Would you repeat the data below exactly, taking out the images?

> _Data excerpt_:
··········

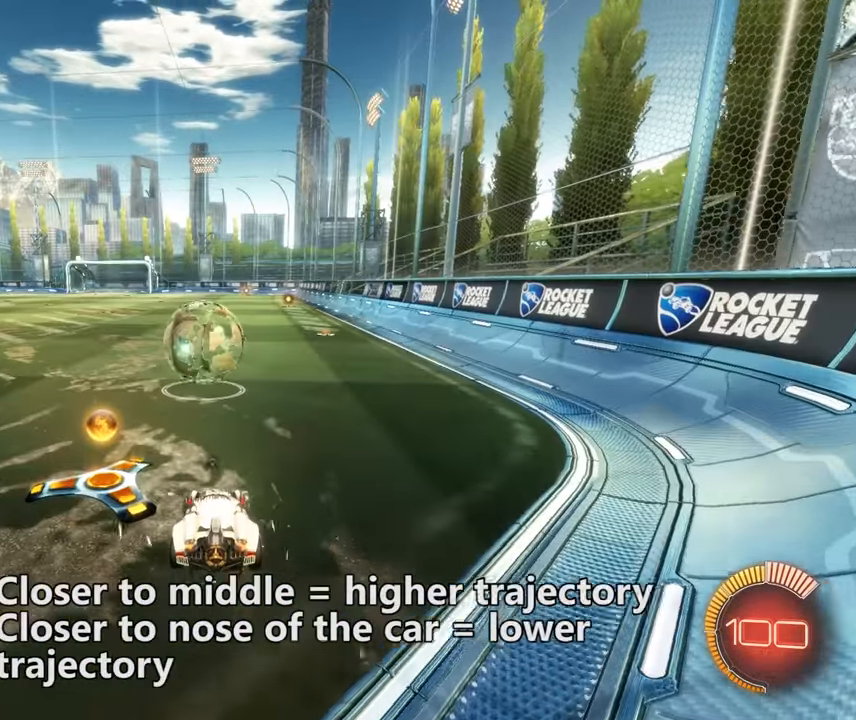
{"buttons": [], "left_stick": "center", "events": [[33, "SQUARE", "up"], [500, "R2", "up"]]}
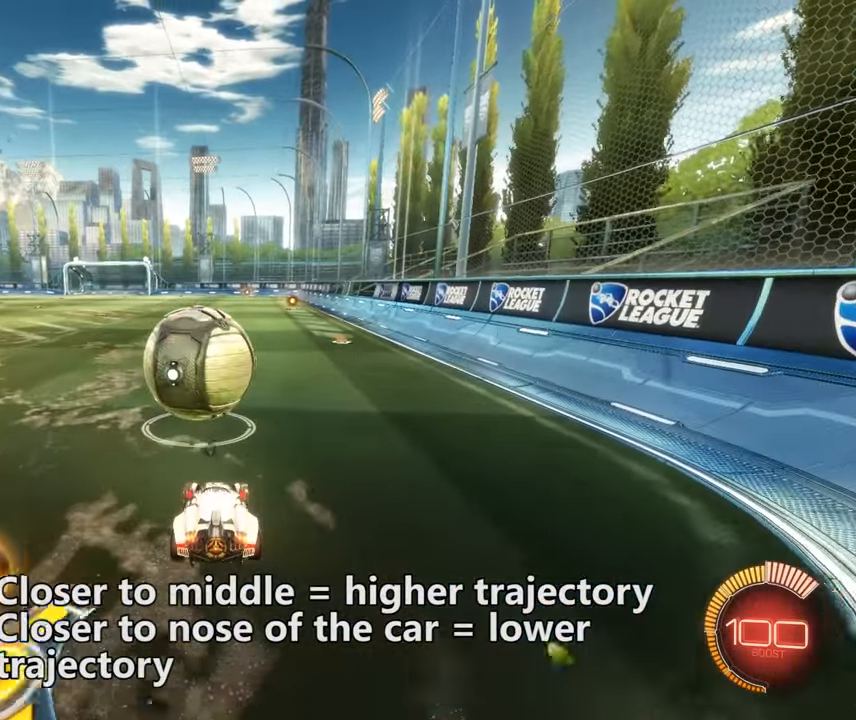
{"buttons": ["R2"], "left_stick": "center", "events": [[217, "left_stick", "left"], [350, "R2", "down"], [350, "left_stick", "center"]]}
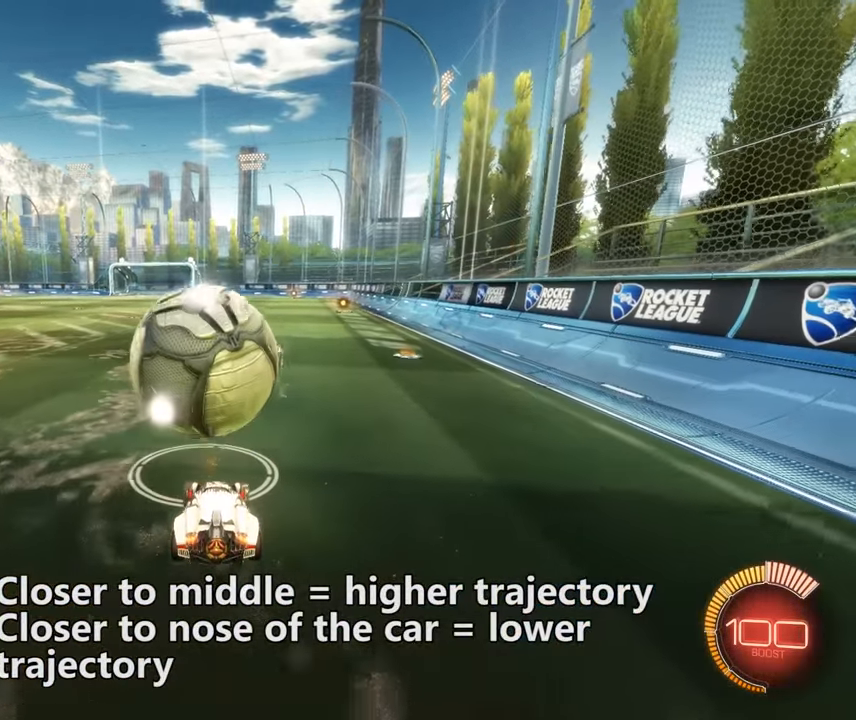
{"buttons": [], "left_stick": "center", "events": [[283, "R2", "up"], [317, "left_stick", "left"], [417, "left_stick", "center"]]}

··········

> _Worked solution_:
{"buttons": [], "left_stick": "center", "events": [[33, "SQUARE", "up"], [500, "R2", "up"]]}
{"buttons": ["R2"], "left_stick": "center", "events": [[217, "left_stick", "left"], [350, "R2", "down"], [350, "left_stick", "center"]]}
{"buttons": [], "left_stick": "center", "events": [[283, "R2", "up"], [317, "left_stick", "left"], [417, "left_stick", "center"]]}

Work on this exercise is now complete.